> Problem details
Could you set down exactly the lines in the records below between the line holding "Počet prvkov označme" and the line holding "spomínané heuristiky a", inclusive?

> Listed records

● ● ●

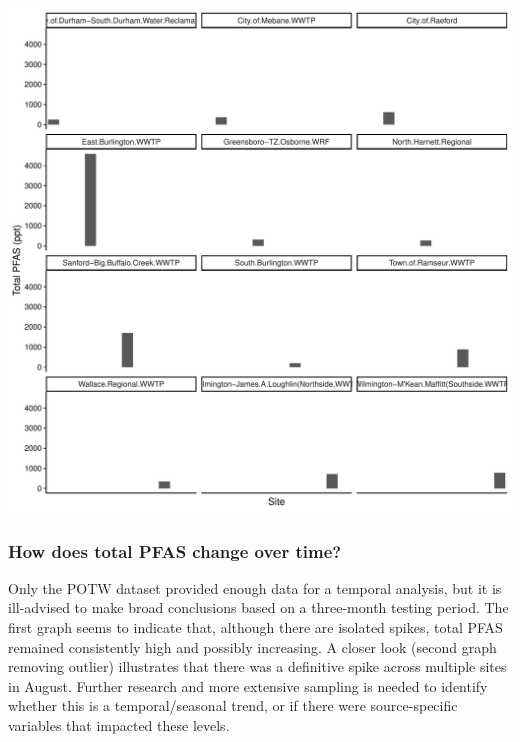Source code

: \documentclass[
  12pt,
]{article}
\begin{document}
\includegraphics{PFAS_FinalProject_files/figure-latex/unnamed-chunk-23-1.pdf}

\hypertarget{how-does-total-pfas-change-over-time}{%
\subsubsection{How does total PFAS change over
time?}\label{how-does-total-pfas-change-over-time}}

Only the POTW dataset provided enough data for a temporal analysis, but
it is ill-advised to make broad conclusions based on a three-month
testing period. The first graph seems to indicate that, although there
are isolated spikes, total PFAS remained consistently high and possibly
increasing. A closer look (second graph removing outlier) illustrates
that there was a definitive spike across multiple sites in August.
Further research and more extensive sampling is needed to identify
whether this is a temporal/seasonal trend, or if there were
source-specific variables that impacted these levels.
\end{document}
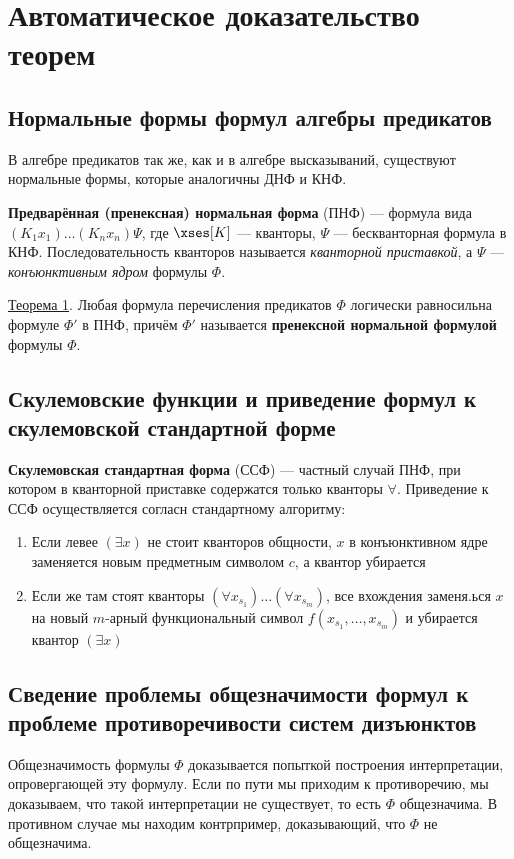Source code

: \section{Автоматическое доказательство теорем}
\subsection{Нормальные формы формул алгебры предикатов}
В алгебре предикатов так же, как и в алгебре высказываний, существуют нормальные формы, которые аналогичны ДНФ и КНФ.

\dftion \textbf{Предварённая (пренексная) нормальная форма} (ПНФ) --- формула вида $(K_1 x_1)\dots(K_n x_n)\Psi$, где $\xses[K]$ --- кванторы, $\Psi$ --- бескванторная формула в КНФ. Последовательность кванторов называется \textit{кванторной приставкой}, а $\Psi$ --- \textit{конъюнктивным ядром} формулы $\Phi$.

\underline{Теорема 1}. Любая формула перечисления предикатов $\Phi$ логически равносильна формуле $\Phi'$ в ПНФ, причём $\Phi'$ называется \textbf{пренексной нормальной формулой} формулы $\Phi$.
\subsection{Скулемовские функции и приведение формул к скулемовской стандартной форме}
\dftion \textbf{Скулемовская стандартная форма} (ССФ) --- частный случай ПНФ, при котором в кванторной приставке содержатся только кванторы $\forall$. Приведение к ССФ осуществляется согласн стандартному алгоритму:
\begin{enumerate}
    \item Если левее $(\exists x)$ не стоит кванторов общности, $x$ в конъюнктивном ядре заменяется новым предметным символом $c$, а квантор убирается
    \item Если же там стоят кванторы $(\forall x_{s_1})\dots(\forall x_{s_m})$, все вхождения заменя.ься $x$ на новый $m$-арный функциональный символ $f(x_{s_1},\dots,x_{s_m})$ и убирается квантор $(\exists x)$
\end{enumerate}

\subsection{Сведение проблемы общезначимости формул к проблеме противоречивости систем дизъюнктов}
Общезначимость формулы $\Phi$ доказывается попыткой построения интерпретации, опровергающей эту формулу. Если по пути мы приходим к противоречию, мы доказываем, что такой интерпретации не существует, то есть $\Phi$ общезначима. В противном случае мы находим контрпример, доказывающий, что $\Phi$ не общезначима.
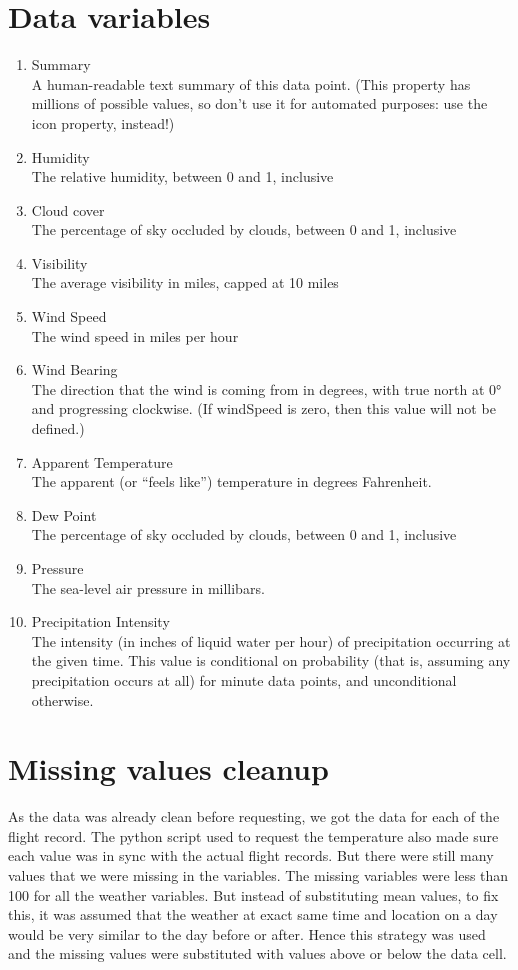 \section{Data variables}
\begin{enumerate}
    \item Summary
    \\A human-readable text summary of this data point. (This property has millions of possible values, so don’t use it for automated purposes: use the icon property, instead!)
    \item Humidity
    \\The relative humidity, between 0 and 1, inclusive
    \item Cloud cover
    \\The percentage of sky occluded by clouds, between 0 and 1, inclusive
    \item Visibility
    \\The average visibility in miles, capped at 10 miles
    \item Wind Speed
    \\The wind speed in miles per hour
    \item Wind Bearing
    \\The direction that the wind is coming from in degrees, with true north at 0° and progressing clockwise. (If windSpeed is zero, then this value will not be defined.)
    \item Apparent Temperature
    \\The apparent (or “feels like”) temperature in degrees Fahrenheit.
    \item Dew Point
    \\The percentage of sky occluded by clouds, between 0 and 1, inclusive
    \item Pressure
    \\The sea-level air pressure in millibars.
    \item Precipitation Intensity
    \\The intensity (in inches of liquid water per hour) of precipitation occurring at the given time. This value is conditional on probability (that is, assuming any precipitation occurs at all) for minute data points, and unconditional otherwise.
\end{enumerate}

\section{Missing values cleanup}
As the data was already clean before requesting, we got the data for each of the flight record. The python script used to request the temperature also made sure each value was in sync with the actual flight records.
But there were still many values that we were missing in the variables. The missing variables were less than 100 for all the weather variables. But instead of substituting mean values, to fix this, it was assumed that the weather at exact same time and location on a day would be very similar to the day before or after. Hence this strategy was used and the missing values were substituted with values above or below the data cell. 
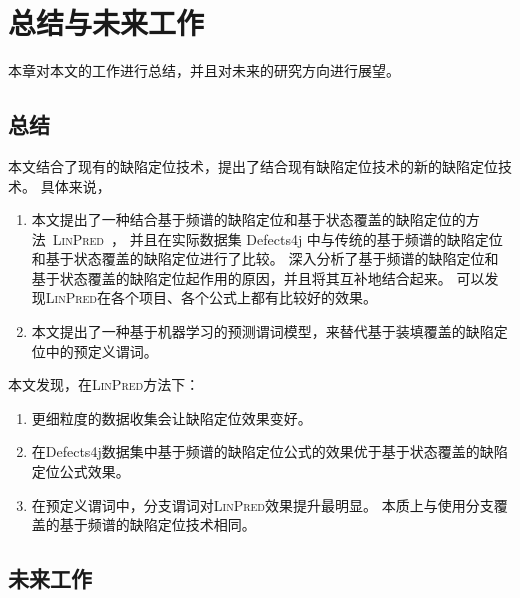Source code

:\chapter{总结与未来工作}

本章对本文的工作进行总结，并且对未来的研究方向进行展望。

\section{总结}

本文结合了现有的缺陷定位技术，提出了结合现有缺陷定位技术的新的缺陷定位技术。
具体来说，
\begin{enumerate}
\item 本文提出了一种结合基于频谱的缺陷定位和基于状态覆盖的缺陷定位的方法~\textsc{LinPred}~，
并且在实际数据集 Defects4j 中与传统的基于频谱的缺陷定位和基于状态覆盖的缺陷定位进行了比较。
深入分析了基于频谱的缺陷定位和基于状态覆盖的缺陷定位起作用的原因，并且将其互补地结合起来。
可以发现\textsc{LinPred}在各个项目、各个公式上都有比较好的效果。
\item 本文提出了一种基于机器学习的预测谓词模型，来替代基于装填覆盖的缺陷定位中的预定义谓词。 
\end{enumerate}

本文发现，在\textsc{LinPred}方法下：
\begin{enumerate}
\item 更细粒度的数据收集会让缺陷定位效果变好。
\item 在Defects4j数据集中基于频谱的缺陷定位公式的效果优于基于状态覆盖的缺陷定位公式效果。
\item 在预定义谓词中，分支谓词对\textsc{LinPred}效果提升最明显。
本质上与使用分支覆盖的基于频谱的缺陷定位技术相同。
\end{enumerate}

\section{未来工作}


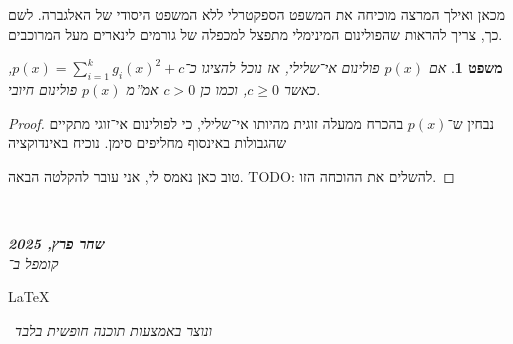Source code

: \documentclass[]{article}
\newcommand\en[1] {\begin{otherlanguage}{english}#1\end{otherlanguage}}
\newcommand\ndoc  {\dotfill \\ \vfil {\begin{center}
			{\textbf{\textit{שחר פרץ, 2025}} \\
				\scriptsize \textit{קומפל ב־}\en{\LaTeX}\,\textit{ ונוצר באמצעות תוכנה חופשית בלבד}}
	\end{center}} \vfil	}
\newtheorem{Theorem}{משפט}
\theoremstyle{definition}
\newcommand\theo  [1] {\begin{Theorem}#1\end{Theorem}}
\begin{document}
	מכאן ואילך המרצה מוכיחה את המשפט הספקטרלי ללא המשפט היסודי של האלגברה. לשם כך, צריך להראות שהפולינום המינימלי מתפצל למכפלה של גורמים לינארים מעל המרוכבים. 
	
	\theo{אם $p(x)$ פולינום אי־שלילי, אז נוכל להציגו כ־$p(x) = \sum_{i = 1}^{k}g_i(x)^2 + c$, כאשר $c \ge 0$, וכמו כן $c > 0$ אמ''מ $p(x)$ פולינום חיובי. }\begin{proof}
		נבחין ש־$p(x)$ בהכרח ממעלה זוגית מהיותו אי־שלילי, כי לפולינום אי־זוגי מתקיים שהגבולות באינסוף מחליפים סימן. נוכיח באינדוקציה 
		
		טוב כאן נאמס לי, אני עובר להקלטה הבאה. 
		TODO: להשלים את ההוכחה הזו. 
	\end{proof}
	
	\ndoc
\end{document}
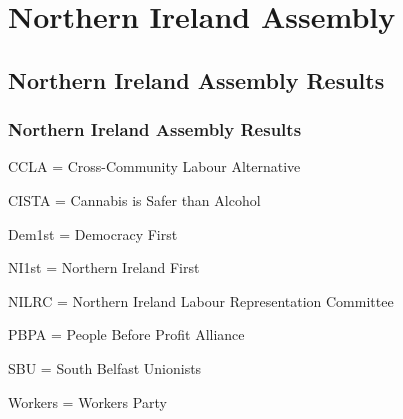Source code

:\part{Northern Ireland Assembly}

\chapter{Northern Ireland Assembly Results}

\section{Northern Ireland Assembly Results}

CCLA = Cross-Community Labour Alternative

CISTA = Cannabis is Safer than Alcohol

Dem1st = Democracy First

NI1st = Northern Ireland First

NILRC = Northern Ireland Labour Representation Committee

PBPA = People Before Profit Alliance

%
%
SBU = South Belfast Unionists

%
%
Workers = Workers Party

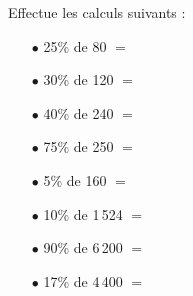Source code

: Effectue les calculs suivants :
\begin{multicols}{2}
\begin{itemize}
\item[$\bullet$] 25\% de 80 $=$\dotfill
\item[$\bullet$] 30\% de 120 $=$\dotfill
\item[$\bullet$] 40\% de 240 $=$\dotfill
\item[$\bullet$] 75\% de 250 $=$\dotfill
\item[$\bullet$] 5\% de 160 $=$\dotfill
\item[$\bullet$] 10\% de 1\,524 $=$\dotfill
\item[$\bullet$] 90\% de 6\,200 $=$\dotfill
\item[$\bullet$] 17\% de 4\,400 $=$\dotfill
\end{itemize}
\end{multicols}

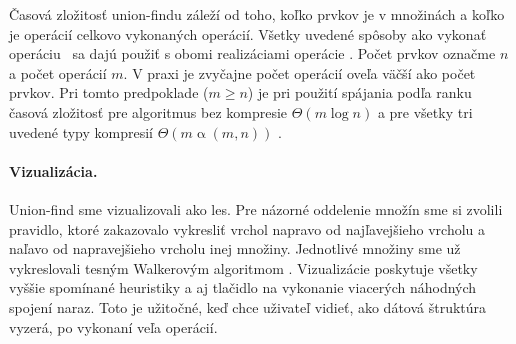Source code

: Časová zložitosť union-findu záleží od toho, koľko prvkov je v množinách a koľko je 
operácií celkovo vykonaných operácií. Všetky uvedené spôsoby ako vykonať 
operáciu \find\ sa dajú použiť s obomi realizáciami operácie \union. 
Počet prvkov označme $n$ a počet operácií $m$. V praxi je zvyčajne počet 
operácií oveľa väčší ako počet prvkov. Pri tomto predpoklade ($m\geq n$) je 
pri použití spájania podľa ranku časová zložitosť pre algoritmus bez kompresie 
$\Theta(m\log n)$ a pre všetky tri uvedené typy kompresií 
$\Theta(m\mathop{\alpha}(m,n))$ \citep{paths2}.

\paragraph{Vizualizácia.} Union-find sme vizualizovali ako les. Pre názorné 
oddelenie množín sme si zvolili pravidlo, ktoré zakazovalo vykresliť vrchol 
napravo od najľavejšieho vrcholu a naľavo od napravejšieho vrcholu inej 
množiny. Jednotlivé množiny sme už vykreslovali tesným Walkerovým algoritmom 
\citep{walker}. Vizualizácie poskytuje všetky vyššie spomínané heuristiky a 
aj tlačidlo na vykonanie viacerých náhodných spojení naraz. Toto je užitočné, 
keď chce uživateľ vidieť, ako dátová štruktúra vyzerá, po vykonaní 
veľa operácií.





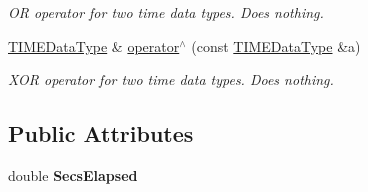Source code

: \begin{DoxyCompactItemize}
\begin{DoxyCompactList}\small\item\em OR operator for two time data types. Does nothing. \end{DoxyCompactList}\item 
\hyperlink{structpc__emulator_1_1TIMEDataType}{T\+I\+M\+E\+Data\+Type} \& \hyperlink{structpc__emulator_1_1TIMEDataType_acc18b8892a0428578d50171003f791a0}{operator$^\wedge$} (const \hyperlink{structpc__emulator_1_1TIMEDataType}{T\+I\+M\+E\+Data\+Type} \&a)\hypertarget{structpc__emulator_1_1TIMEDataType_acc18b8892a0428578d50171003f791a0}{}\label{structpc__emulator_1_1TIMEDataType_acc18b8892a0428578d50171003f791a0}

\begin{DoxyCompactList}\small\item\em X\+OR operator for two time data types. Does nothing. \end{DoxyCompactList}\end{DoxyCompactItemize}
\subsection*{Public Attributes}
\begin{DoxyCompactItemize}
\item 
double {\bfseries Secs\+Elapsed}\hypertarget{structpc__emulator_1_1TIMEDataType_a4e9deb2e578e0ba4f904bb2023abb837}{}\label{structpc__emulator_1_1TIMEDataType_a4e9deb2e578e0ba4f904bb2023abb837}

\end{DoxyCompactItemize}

● ● ●

> Output of the exercise
Počet prvkov označme $n$ a počet operácií $m$. V praxi je zvyčajne počet 
operácií oveľa väčší ako počet prvkov. Pri tomto predpoklade ($m\geq n$) je 
pri použití spájania podľa ranku časová zložitosť pre algoritmus bez kompresie 
$\Theta(m\log n)$ a pre všetky tri uvedené typy kompresií 
$\Theta(m\mathop{\alpha}(m,n))$ \citep{paths2}.

\paragraph{Vizualizácia.} Union-find sme vizualizovali ako les. Pre názorné 
oddelenie množín sme si zvolili pravidlo, ktoré zakazovalo vykresliť vrchol 
napravo od najľavejšieho vrcholu a naľavo od napravejšieho vrcholu inej 
množiny. Jednotlivé množiny sme už vykreslovali tesným Walkerovým algoritmom 
\citep{walker}. Vizualizácie poskytuje všetky vyššie spomínané heuristiky a 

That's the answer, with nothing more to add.